The AI Imaging Agent uses a two-stage pipeline that combines fast text retrieval with vision-language model selection to recommend imaging tools.

System Architecture

graph TB
    subgraph "User Interface"
        UI[Gradio Chat Interface]
    end

    subgraph "API Layer"
        Pipeline[RAGImagingPipeline]
        Validator[File Validator]
        MetaExtractor[Metadata Extractor]
    end

    subgraph "Stage 1: Retrieval"
        Embedder[BGE-M3 Text Embedder]
        FAISS[FAISS Vector Index]
        Reranker[CrossEncoder Reranker]
        Catalog[Software Catalog JSONL]
    end

    subgraph "Stage 2: Agent Selection"
        Agent[PydanticAI Agent]
        VLM[GPT-4o/4o-mini VLM]
        Tools[Agent Tools]
    end

    UI --> Pipeline
    Pipeline --> Validator
    Pipeline --> MetaExtractor
    Pipeline --> Embedder
    Embedder --> FAISS
    FAISS --> Reranker
    Catalog -.-> FAISS
    Reranker --> Agent
    Agent --> VLM
    Agent --> Tools
    Agent --> UI

Design Principles

1. Two-Stage Pipeline

Why two stages?

  • Speed: Text retrieval is fast (~100ms), VLM calls are slower (~2-5s)
  • Cost: Only run expensive VLM on top candidates
  • Quality: Combine semantic search (Stage 1) with reasoning (Stage 2)

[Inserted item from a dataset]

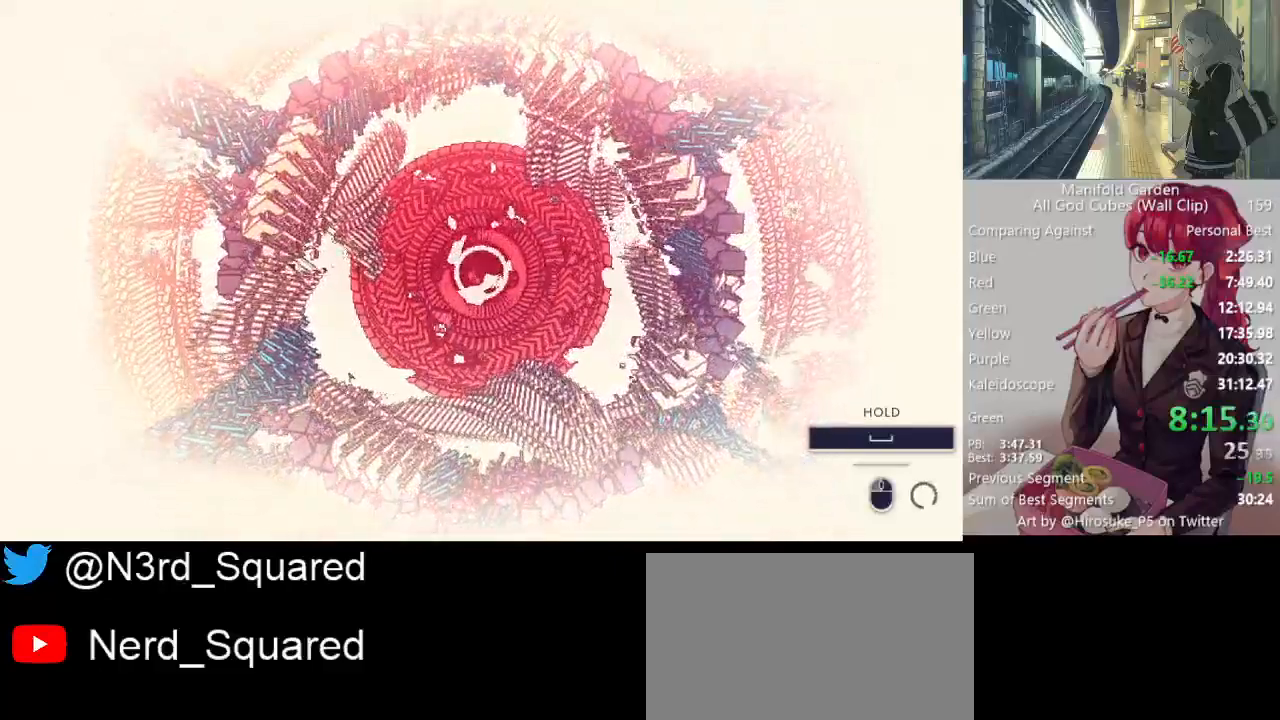
{"keys": ["shift"], "mouse": ["left"], "events": []}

2. No Generation in Retrieval

Stage 1 uses no LLMs:

  • Deterministic text search
  • Reproducible results
  • Fast iteration
  • Lower cost

3. Single VLM Call in Selection

Stage 2 makes exactly one VLM call:

  • Sees all candidates at once
  • Performs comparative reasoning
  • Returns complete rankings
  • Efficient use of context window

4. Vision + Text Integration

VLM receives:

  • Visual: PNG preview of image
  • Textual: Query, metadata, candidate descriptions
  • Structured: Candidate metadata table

Enables image-aware tool selection.

Data Flow

Input Processing

User uploads: scan.dcm
              "Segment the lungs"

↓ File Validation
  - Size check (< 200MB for DICOM)
  - Format validation
  - Security checks

↓ Metadata Extraction
  - Format: DICOM
  - Modality: CT
  - Dimensions: 512×512×300 (3D)
  - Spacing: 0.7×0.7×1.5mm

↓ Preview Generation
  - Extract middle slice: scan_preview.png
  - Format: PNG, RGB
  - Preserve metadata separately

Stage 1: Retrieval

Query: "Segment the lungs"
Uploaded: scan.dcm (DICOM, CT, 3D)

↓ Query Enhancement
  Enhanced: "Segment the lungs format:DICOM format:CT format:3D"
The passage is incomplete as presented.